Shoulda called him Terry.
***
Aaron Clarey thinks that the world’s most valuable commodity isn’t what you might think it is.
***
Guido’s order-order website was always of a libertarian conservative bent and stood apart from the MSM’s general morass of progressivism and wilful stupidity. That time seems to be coming to an end. It’s obviously not gone un-noticed by the present minions at the website that their forebears Harry Cole and Alex Wickham went on to land cosy sinecures in the very same MSM swamp, and Paul Staines himself seems to be coming around to the idea that there’s more money in getting on the woketrain than in standing on the tracks waving your arms at it.
The signs are slender at the moment.. just one or two cracks in the facade, but that’s how it started at the Spectator and about 50% of the content in that now is irredemable bilge that’d have been palmed off to New Statesman or Prospect in the past.
Like casually smearing UKIP candidate Carl Benjamin as a ‘bell-end’ under a headline ‘Chris Leslie Smears Brexit Party’.
Or calling the interview Brillo did with Ben Shapiro a ‘defenestration’. God knows I hold no brief for Shapiro, but Brillo’s interview was a hatchet job on someone who speaks outside of the current Overton window. That was the only window Brillo threw Shapiro out of. That Shapiro made a fool of himself is both amusing and welcome. He didn’t do his research and he walked into a mantrap that anyone who knows Andrew Neil’s style could see a mile away. But at the end of the day, it was an MSM stalwart closing ranks against the irksome American who was once so beyond the pale as to work for Breitbart, and I cannot countenance celebrating that.
That drip drip drip of stories with a prog-establishment premise can so easily become a torrent.
***
For car porn, I was going to feature the BMW 635CSi. Then it occurred to me that it doesn’t look anything like as impressive and imposing in a photograph as they do in real life. So I changed my mind. I decided to do a car I’ve actually had myself: this is both the best and one of the worst cars I’ve ever owned.
I give you the Mercedes SLK AMG32.
Back in the day, Mercedes AMGs were the original Q cars. Looked nothing special, went like rocketships. They were built for the Autobahns and could sit all day at 250KM/h, cool as you like.
In the case of the SLK, of course, the Q stands for Quentin, and Quentin can do you a wicked Brazilian Blow-dry. Aside of the subtle badging, the only things visually distinguishing the AMG from the ponderous SLK320 it’s based on are the wheels and the front valance.

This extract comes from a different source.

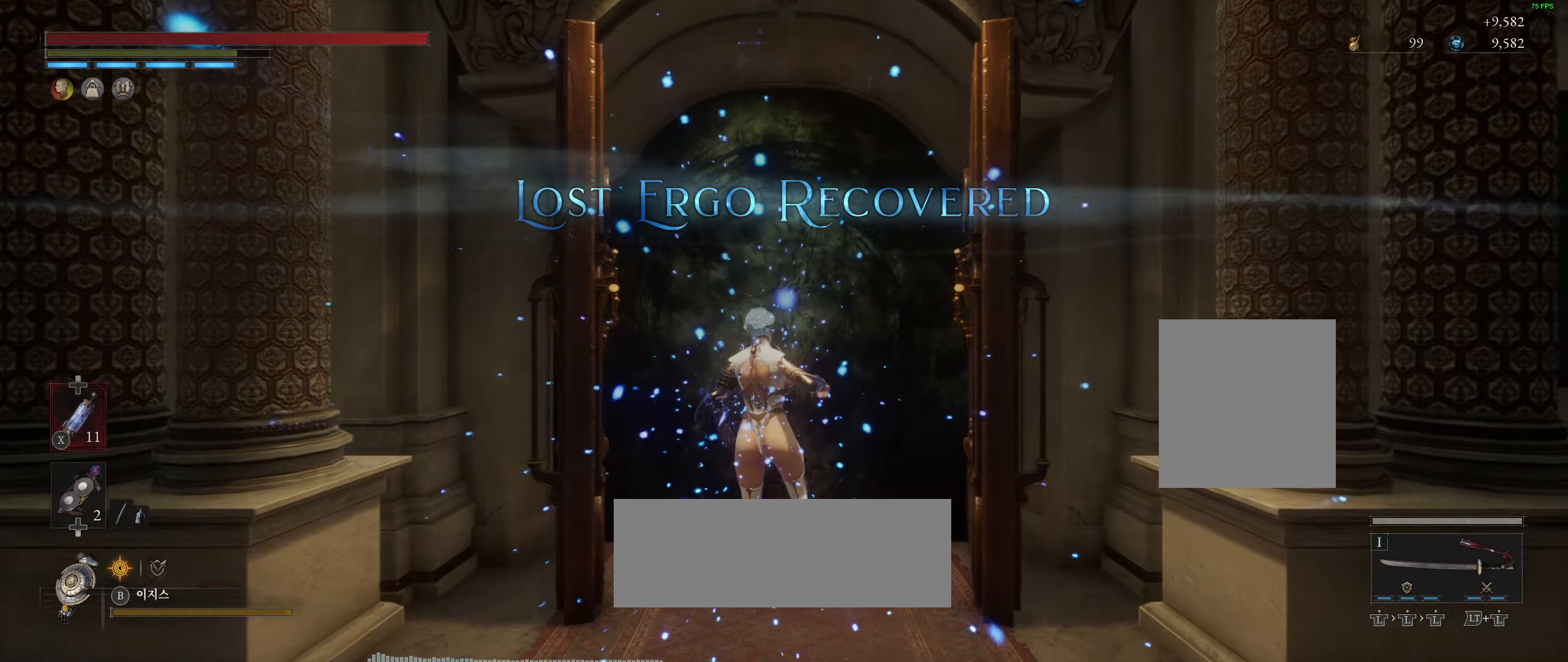
{"dt_ms": 500, "buttons": [], "left_stick": "center", "events": []}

And that’s great cover, because no-one expects Quentin to have more than 350 supercharged BHP and do 0-60 in less than 5 seconds.

Byeee….
Sadly, only the engine and the brakes seem to have had significant AMG attention. Quentin shares a ponderous 5-speed autobox, terrible recirculating-ball steering and comfort-not-speed suspension with its vanilla parents, as well as a debilitating rust habit.
And yet I loved this car… with the first retractable hard-top roof, a classic Mercedes interior, continent-devouring ride-quality, a beatifully smooth and sonorous V6, augmented by charger-whine and exhaust bark at full chat, and the balls-out power of a big V8, it was just a delight.
And it was rare: there were less than 250 of these on UK roads when I had mine.. it’s down to about 180 now. It never let me down once in 4 years and 80,000 miles. Until the rust came. The rust was the only thing Chrysler contributed to this particular car, thanks to their cost-cutting on underbody protection.

When Mercs felt special
Then came the rest of the effects of the Chrysler merger, and no Merc has quite felt like such a quality car ever since. The signs had already surfaced by 2004 in the new C-Class and E-Class cars of the time – cheap plastic interiors, lack of reliability, a palpable shift from over-engineering to only-just-engineering.
Apart from the plutocrat’s own CL-class (C215 model), the SLK (R170 model) was the last of the cars made with that classic Merc feel. Even the coveted and spectacular SL55 suffered from the cheapness-factor of ‘new’ Mercs.
If these aren’t classics already, surely those 180 or so left are headed that way.